● Task details
Which lines of the records contain the string "lqxzd"? Pull out each of them in full.

--- Data section Enclosed Below ---

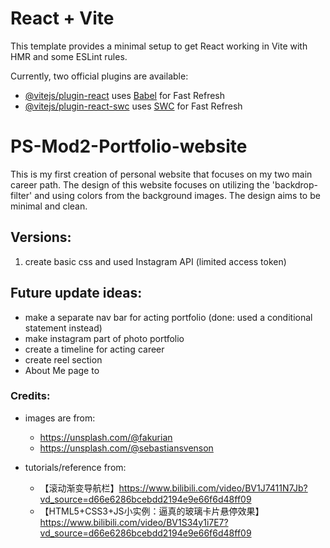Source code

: # React + Vite

This template provides a minimal setup to get React working in Vite with HMR and some ESLint rules.

Currently, two official plugins are available:

- [@vitejs/plugin-react](https://github.com/vitejs/vite-plugin-react/blob/main/packages/plugin-react/README.md) uses [Babel](https://babeljs.io/) for Fast Refresh
- [@vitejs/plugin-react-swc](https://github.com/vitejs/vite-plugin-react-swc) uses [SWC](https://swc.rs/) for Fast Refresh

# PS-Mod2-Portfolio-website

This is my first creation of personal website that focuses on my two main career path. 
The design of this website focuses on utilizing the 'backdrop-filter' and using colors from the background images. 
The design aims to be minimal and clean. 




## Versions:
1. create basic css and used Instagram API (limited access token)

## Future update ideas:
- make a separate nav bar for acting portfolio (done: used a conditional statement instead)
- make instagram part of photo portfolio
- create a timeline for acting career
- create reel section 
- About Me page to 

### Credits: 
- images are from: 
    - https://unsplash.com/@fakurian
    - https://unsplash.com/@sebastiansvenson

- tutorials/reference from: 
    - 【滚动渐变导航栏】https://www.bilibili.com/video/BV1J7411N7Jb?vd_source=d66e6286bcebdd2194e9e66f6d48ff09
    - 【HTML5+CSS3+JS小实例：逼真的玻璃卡片悬停效果】https://www.bilibili.com/video/BV1S34y1i7E7?vd_source=d66e6286bcebdd2194e9e66f6d48ff09

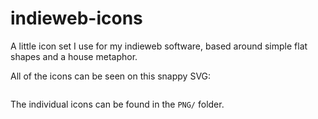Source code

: indieweb-icons
==============

A little icon set I use for my indieweb software, based around simple flat shapes and a house metaphor.

All of the icons can be seen on this snappy SVG:

<img src="https://raw.github.com/barnabywalters/indieweb-icons/master/Indieweb%20Icons.svg" alt="" />

The individual icons can be found in the `PNG/` folder.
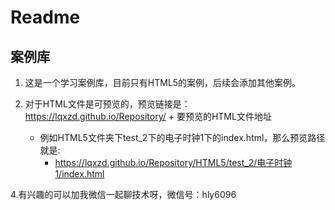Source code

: # Readme

## 案例库
1. 这是一个学习案例库，目前只有HTML5的案例，后续会添加其他案例。

2. 对于HTML文件是可预览的，预览链接是：https://lqxzd.github.io/Repository/  + 要预览的HTML文件地址
    -  例如HTML5文件夹下test_2下的电子时钟1下的index.html，那么预览路径就是:
        - https://lqxzd.github.io/Repository/HTML5/test_2/电子时钟1/index.html
    
4.有兴趣的可以加我微信一起聊技术呀，微信号：hly6096


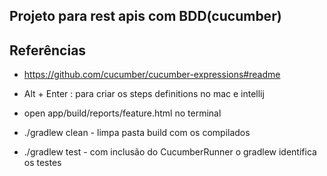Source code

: ## Projeto para rest apis com BDD(cucumber)


## Referências
- https://github.com/cucumber/cucumber-expressions#readme


- Alt + Enter : para criar os steps definitions no mac e intellij
- open app/build/reports/feature.html   no terminal
- ./gradlew clean -  limpa pasta build com os compilados
- ./gradlew test - com inclusão do CucumberRunner o gradlew identifica os testes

--- End of Enclosed Data section ---

● Reply
2. 对于HTML文件是可预览的，预览链接是：https://lqxzd.github.io/Repository/  + 要预览的HTML文件地址
        - https://lqxzd.github.io/Repository/HTML5/test_2/电子时钟1/index.html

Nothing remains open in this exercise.